Following World War II, when African-American Benjamin returns to his hometown of Grinder’s Corner, Alabama, it’s both comforting and disheartening to find nothing has changed. He returns to his father’s home, to the backbreaking work of farming, and to the widespread racism, both black and white, taken for granted in the Deep South of the 1940s. Then he falls in love with Delia Finch, a preacher’s daughter whose father sees Benjamin as beneath her; when she gets pregnant out of wedlock, George Finch rejects them entirely, and they flee to the Church farm to marry and eke out a life completely different from the one Delia imagined for herself. She gives birth to twins, but one, a girl, dies tragically, and it takes her a long time to grow attached to her remaining child, Isaac. Yet when she does, she wants only the best for him, hoping he can get a good education and go North where he has more opportunities. A drunk driver shatters their lives, and Benjamin is forced to abandon the land of his roots and head North in his rickety pickup to try to find a better, freer life. While Crosby’s pacing is sometimes a bit rushed—years pass in a paragraph—the novel is well-written and engaging, and readers will welcome back characters from previous Wyattsville books. However, while the narrative’s attempt to engage the African-American experience has the best of intentions, it’s not quite convincing.

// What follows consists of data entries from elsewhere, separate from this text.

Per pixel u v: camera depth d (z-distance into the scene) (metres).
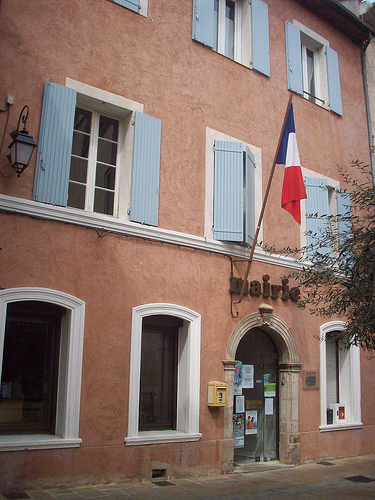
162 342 8.82
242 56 10.95
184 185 9.09
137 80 8.71
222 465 8.80
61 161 7.54
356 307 7.39
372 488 8.31
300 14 12.31
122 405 7.66
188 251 8.92
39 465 6.80
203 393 8.76
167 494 7.13
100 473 7.31
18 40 7.45
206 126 9.66
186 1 9.75
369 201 8.27
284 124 9.45
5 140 7.09
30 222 7.16
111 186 8.51
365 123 13.59
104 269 7.79
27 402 7.25
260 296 10.01
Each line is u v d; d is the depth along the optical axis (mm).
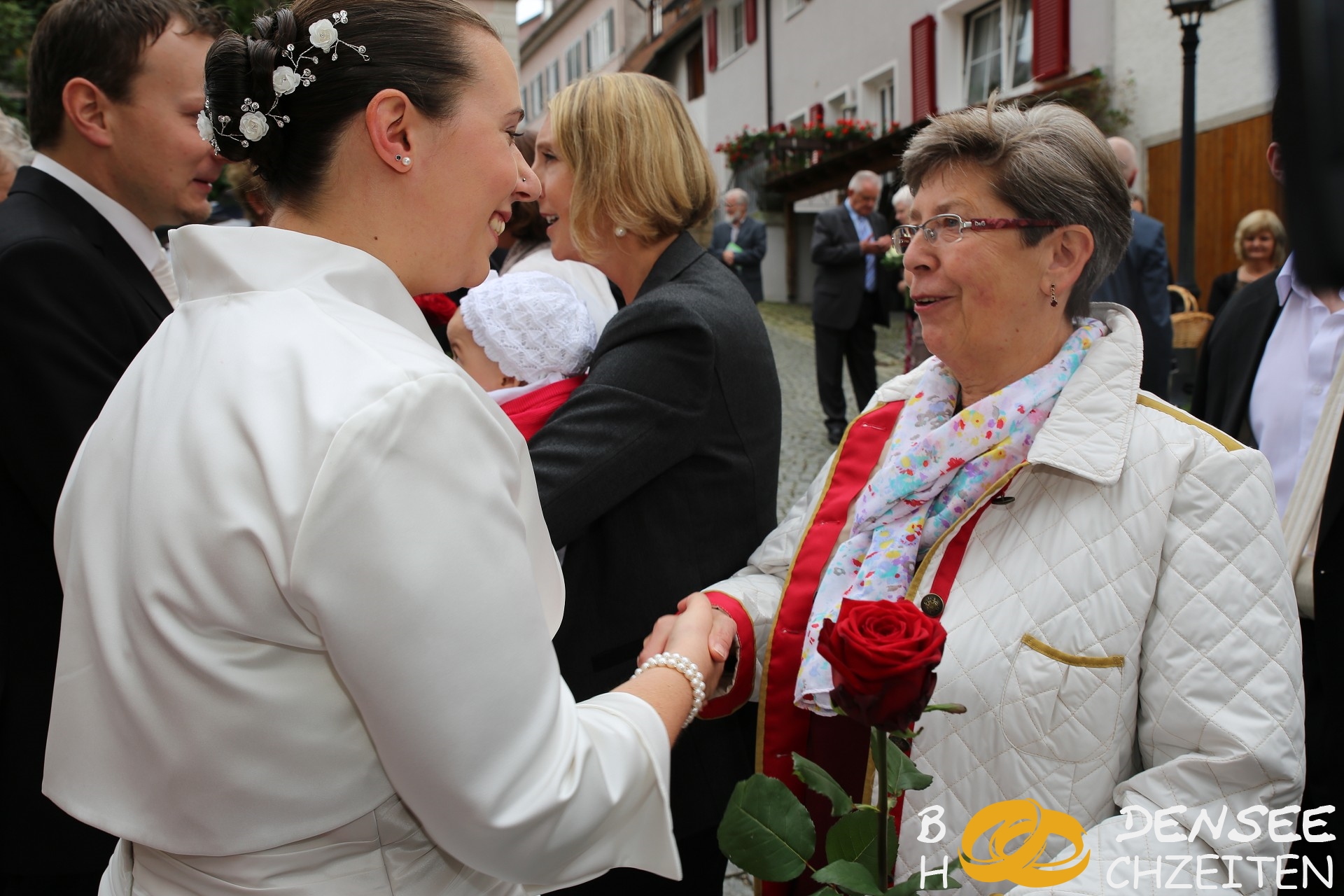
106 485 959
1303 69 355
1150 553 1256
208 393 874
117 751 927
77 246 1642
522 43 36281
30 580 1619
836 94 15594
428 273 1045
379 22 965
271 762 862
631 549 1653
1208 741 1188
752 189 18219
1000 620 1307
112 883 1038
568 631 1680
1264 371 2486
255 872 896
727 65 19531
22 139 2611
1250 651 1196
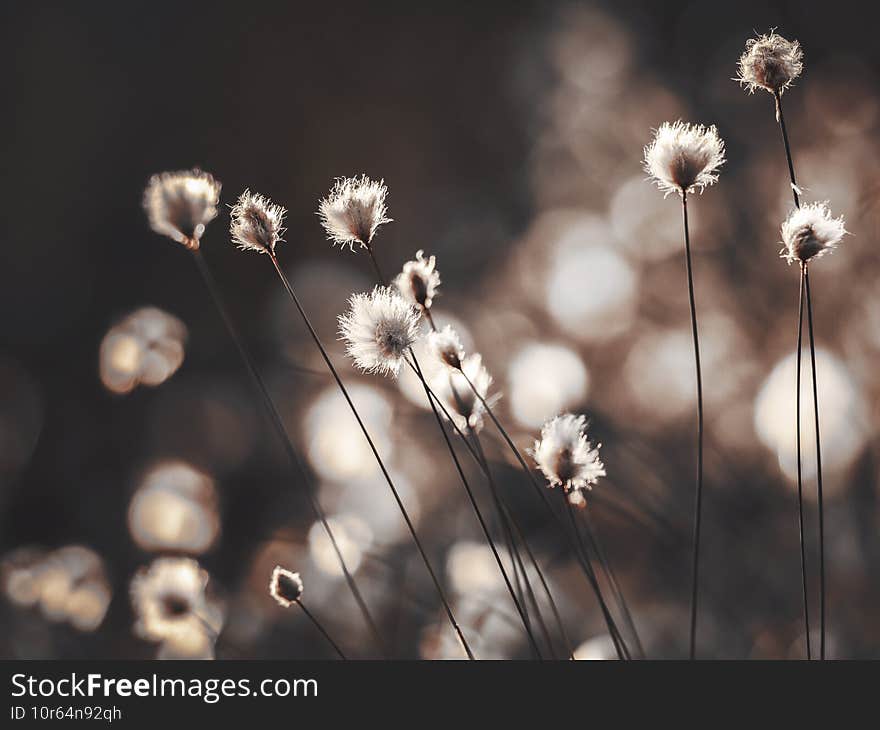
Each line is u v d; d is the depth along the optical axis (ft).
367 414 5.79
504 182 11.80
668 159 3.59
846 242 5.47
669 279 7.06
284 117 14.84
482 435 4.53
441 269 9.80
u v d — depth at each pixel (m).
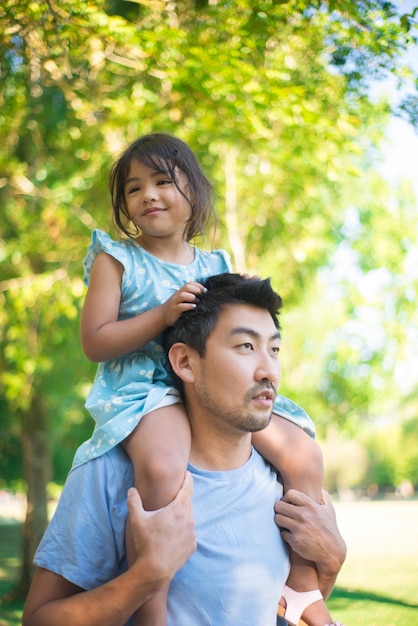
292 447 2.30
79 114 6.85
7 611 9.67
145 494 2.01
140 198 2.38
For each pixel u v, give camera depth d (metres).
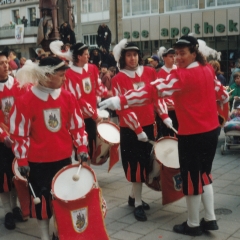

In the introduction, Crosby invokes the systematic racism she recalls from her own white, Southern heritage and makes the troubling assertion that “neither black nor white considered these actions cruel; they simply were what they were.” Elsewhere, when Benjamin reaches Virginia, a white family welcomes him into their home but dismisses his protests that he’s restricted by his race, despite it being his everyday experience; in fact, the family patriarch lectures him on injustice. It’s an uncomfortable scene, to say the least.
Racially problematic but otherwise an enjoyable read.